◆ **WHAT YOU NEED TO DO**
In the text of the items below, change "Labuhan Batu" to "Labuhanbatu" and write every line out again with nothing else altered, leaving out the pictures.

◆ **STORED DATA**

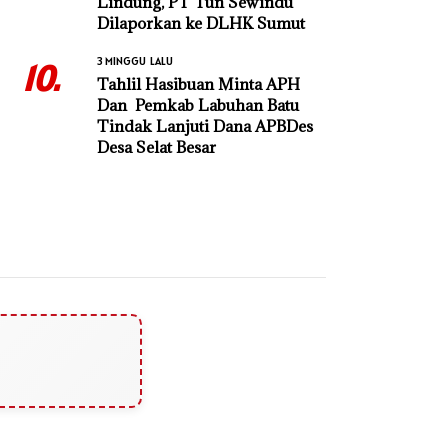
Lindung, PT Tun Sewindu
Dilaporkan ke DLHK Sumut
3 MINGGU LALU
10.
Tahlil Hasibuan Minta APH
Dan Pemkab Labuhan Batu
Tindak Lanjuti Dana APBDes
Desa Selat Besar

◆ **RESULT FOR THIS EXERCISE**
Lindung, PT Tun Sewindu
Dilaporkan ke DLHK Sumut
3 MINGGU LALU
10.
Tahlil Hasibuan Minta APH
Dan Pemkab Labuhanbatu
Tindak Lanjuti Dana APBDes
Desa Selat Besar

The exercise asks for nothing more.